Kaos: As Farc foram fundadas como audodefesa dos camponeses e mais tarde seu objetivo foi a conquista do poder estatal para fazer a revolução socialista. Atualmente a tática-estratégia parlamentar tem sido a mais utilizada pela esquerda latino-americana, desde a vitória de Hugo Chávez em 1998. As Farc continuam a defender a possibilidade de chegar ao poder através da luta armada, ataque? Ou só usam essa tática como defesa contra a repressão, com possibilidade de futuras reformas esquerdistas em um governo mais social-democrata?
Reyes: As Farc são uma organização político-militar que aplica a combinação de todas as formas de luta revolucionária pela conquista do poder. Coerentes com esta declaração de princípio, não subestimam a via eleitoral, através de uma grande coalizão de forças antiimperialistas, bolivarianas, progressistas, revolucionárias, com um programa de governo que garanta a suoperação da crise, comprometa-se com o intercâmbio de prisioneiros e com saídas políticas para o conflito interno dos colombianos. Esta idéia está explícita em nossa Plataforma Bolivariana e no manifesto assinado por nosso Secretariado, por um novo governo que assegure a paz com democracia e justiça social.

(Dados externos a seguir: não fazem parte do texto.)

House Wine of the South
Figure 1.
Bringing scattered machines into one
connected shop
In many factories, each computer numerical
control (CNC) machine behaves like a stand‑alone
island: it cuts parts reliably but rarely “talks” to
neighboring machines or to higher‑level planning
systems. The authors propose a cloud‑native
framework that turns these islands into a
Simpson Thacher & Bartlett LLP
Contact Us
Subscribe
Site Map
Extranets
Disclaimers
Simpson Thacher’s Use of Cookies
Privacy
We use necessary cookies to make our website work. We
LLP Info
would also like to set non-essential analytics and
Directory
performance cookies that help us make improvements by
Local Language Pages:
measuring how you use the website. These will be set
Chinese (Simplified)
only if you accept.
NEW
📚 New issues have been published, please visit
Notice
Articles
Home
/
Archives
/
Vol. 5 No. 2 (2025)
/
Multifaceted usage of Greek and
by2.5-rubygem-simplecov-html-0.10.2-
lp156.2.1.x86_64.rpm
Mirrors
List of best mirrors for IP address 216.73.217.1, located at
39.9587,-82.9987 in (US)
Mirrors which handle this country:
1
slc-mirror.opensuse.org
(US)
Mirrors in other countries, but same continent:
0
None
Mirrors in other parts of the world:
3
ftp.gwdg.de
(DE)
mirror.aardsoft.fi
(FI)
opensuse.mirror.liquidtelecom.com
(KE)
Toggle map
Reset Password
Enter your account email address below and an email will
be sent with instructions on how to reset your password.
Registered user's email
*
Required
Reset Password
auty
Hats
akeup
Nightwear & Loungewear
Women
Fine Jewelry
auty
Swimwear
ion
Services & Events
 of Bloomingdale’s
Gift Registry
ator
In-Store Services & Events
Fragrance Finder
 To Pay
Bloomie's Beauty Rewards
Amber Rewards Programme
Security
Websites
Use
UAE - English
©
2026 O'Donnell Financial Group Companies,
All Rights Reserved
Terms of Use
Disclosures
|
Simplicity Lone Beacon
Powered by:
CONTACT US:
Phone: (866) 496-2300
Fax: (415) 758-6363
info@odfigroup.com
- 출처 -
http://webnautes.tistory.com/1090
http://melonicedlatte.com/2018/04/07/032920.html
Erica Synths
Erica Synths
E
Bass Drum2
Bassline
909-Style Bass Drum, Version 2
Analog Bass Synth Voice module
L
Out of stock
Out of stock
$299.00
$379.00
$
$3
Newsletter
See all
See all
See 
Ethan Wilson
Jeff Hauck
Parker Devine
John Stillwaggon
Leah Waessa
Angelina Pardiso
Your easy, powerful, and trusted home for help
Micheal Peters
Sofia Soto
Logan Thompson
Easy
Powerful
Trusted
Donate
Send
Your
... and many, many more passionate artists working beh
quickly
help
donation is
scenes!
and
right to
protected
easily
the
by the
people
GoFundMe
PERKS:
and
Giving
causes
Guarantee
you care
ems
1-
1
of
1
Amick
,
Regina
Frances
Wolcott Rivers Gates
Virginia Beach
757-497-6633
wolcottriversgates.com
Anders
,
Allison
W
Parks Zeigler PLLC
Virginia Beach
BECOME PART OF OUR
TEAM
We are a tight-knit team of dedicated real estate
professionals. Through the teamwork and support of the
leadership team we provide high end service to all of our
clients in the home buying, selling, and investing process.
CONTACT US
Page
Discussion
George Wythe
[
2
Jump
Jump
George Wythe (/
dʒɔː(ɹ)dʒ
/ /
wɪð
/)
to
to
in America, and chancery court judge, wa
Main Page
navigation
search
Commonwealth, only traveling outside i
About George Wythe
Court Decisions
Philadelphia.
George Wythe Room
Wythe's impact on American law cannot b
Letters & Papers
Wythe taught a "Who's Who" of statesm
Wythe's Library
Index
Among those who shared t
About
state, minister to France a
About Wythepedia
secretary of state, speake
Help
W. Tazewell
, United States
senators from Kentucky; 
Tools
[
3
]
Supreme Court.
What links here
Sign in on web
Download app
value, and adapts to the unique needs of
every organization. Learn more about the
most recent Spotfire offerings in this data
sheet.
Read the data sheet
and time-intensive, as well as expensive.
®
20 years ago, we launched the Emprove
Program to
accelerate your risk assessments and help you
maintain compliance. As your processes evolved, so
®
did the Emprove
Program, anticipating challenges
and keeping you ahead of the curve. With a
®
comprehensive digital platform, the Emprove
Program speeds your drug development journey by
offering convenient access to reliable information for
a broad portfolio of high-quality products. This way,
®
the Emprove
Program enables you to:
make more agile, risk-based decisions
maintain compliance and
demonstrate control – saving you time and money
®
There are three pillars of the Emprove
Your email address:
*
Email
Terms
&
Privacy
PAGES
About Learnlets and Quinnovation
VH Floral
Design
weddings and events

Kaos: Nos anos 80, depois das negociações de paz com Belisario Betancourt, foi fundada a União Patriótica, como referência da esquerda e de uma possível negociação de paz. Com a elevada repressão, os milhares de assassinatos nas filas da UP, as Farc repensam a possibilidade dessa estratégia como caminho da paz?
Reyes: O genocídio contra a União patriótica e uma parte considerável do Partido Comunista Colombiano, a cargo do terrorismo de Estado, demonstrou ao mundo a intolerância criminosa da classe governante de meu país, que incita os revolucionários a engrossar as filas guerrilheiras, para salvar suas vidas e manter a luta política de armas na mão. A UP foi liquidada, a tiros, pelos inimigos da saída política. Fato que obriga a privilegiar o trabalho clandestino, como o Partido Comunista Clandestino e o Movimento Bolivariano pela Nova Colômbia, cuja militância, para sobreviver e crescer, se mantém clandestina.
Kaos: Como as Farc enxergam a situação na América Latina a partir da onda de governos progressistas, junto com outros diretamente revolucionários?
Reyes: Observa-se na América Latina uma virada positiva à esquerda revolucionária, com a liderança de governos antmperialistas, progressistas, independentes, bolivarianos, a caminho do socialismo, com o compromisso de cumprir o mandato do Libertador, de proporcionar aos seus povos a maior soma de felicidade possível. A Colômbia não será a exceção. Como bolivarianos, em meio à confrontação com o governo da ultradireita fascista e paramilitar, vamos pelo mesmo caminho, nada nem ninguém nos impede.
Kaos: Qual o papel da solidariedade antiimperialista como muro de contenção?
Reyes: O caminho está no fortalecimento da luta antiimperialista, progressista, e da esquerda revolucionária com o propósito de unir esforços, aprender com a experiência de cada lugar, cerrar fileiras contra os sinistros planos dos impérios e das oligarquias nativas empenhadas em se perpetuar no poder às custas da destruição das organizações e projetos políticos contrários a suas políticas de exploração, espoliação, enriquecimento ilícito, narcotráfico, corrupção, opressão, pobreza e miséria jogadas sobre os povos do continente. Impõe-se incrementar o internacionalismo, como expressão da solidariedade de classe.
Nota: As perguntas foram formuladas antes da libertação dos quatro ex-congressistas, mas respondidas depois dela.